*Text shown*

New York City will double its statues honoring real women
In the meantime, several monuments honoring the achievements of women exist around the District, including the actual White House, currently home to the office of the first-ever woman Vice President, a female rescue feline named Willow, and Dr. Jill Biden, who is an educator in addition to being First Lady.
In honor of Women’s History Month, here are 10 of the best monuments or memorials depicting women in Washington, D.C.
1. Mary McLeod Bethune Memorial, Lincoln Park
Mary McLeod Bethune was born to formerly enslaved parents in South Carolina in 1875. Bethune was a mother, educator, and founding president of civil rights organization the National Council of Negro Women (NCNW). Also a friend of Eleanor Roosevelt’s, Bethune was the highest-ranking African American woman in FDR’s administration, where she served as the director of Negro Affairs of the National Youth Administration until 1944.

*Exercise instructions*
a: Retype the passage on women's monuments from "1. Mary McLeod" up to and including "Administration until 1944.".
b: List each thing the passage on women's monuments says the White House is currently home to.
Rely only on the passage above to complete this work.

*Data visualization images*
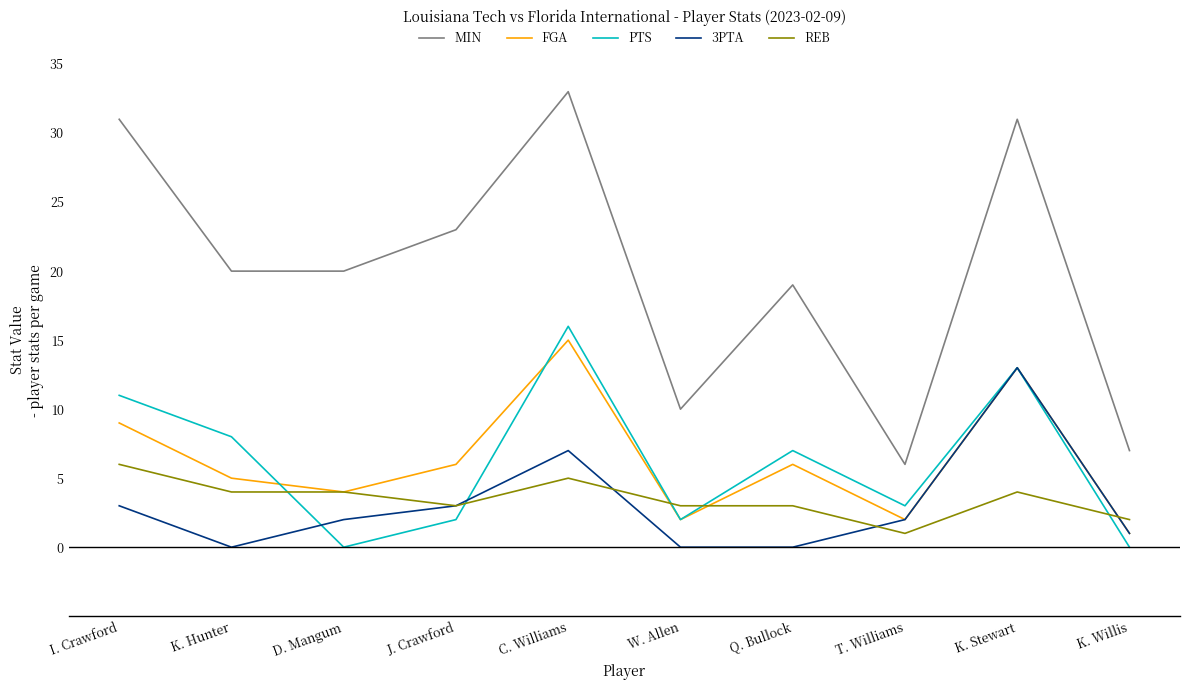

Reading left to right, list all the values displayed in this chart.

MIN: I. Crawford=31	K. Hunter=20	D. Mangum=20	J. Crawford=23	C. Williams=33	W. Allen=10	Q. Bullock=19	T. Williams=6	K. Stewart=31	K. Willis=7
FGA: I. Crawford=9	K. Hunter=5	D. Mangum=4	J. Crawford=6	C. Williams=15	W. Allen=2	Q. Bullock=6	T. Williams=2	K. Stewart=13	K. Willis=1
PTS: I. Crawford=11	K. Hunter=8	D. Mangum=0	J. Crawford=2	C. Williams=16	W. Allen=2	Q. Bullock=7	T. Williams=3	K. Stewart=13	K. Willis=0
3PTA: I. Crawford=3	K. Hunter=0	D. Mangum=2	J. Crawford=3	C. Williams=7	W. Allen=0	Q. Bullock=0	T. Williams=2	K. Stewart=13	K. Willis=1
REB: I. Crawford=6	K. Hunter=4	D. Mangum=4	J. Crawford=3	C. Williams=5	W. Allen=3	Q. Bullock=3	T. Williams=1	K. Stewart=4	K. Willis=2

*Answers*
a:
1. Mary McLeod Bethune Memorial, Lincoln Park
Mary McLeod Bethune was born to formerly enslaved parents in South Carolina in 1875. Bethune was a mother, educator, and founding president of civil rights organization the National Council of Negro Women (NCNW). Also a friend of Eleanor Roosevelt’s, Bethune was the highest-ranking African American woman in FDR’s administration, where she served as the director of Negro Affairs of the National Youth Administration until 1944.

b:
- The office of the first-ever woman Vice President
- A female rescue feline named Willow
- Dr. Jill Biden